Zu einer besonderen Veranstaltung luden die Direktkandidaten der LINKEN für den Bundes- und Landtag Ina Latendorf und Henning Foerster am Dienstagabend ins Mueßer Holz. In Zusammenarbeit mit dem Verein Kuljugin e.V. spielten 8 Teams, bestehend aus ehren- und hauptamtlichen Akteuren in den südlichen Stadtteilen Schwerins im Gorodkipark an der Hegelstraße den Dreescher Pokal 2021 aus. Gorodki heißt übersetzt Städtchen. Der Grundgedanke des Spiels ist es, fünf Holzklötzchen, die zu bestimmten Figuren aufgebaut werden, mit einem Wurfstock aus einer bestimmten Entfernung von ihrem Platz aus dem abgegrenzten Spielfeld zu schlagen. Ziel ist es, dafür möglichst wenige Versuche zu benötigen.

Henning Foerster dankte den Sozialarbeitern, Medienreferenten, Familienhelfern, Kirchenvertretern, Vereinsvertretern und Stadtteilmanagerinnen für ihre Arbeit zum Wohle eines gedeihlichen Miteinanders. Corona hat das soziale Leben enorm erschwert. Viele Angebote konnten unter Pandemiebedingungen nicht wie gewohnt aufrechterhalten werden. Dennoch haben alle ihr Bestes gegeben, um für die Menschen im Stadtteil ansprechbar zu bleiben.

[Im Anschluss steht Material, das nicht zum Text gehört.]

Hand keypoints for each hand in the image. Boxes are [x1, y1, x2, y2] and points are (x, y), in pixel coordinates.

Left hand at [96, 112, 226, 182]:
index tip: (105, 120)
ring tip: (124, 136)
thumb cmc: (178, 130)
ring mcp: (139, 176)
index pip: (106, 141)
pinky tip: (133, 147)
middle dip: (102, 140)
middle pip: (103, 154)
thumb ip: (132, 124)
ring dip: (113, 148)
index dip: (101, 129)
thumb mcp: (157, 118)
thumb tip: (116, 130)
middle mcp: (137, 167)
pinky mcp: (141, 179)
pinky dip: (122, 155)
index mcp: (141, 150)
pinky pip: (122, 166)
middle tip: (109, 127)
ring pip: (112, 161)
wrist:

Er wies darauf hin, dass der Ort gut gewählt sei. Mehrere Tausend russischsprachige Einwohnerinnen und Einwohner haben seit 1990 im Umfeld ein neues Zuhause gefunden. Zu ihrer Freizeit gehört das populäre Spiel dazu. Turniertaugliche Anlagen gibt es in sieben Bundesländern, eine davon steht in Schwerin. Insofern sei das Turnier auch ein Symbol für ein gutnachbarschaftliches Miteinander von Bürgerinnen und Bürgern verschiedener Nationalitäten.

Im Turnier durchgesetzt haben sich am Ende die Judoka, die ihr Domizil ganz in der Nähe, zwischen russisch-orthodoxer Kirche und Fernsehturm haben. Sie gewannen vor den Teams vom Patchworkcenter und vom Jugendhaus Dejavu. Viel wichtiger war jedoch der olympische Gedanke. Vor allem ging es ja darum, gemeinsam Spaß zu haben, sich weiter zu vernetzten und den Politikern der LINKEN auch die eine oder andere Erwartungshaltung im Vorfeld der Wahlen mitzugeben.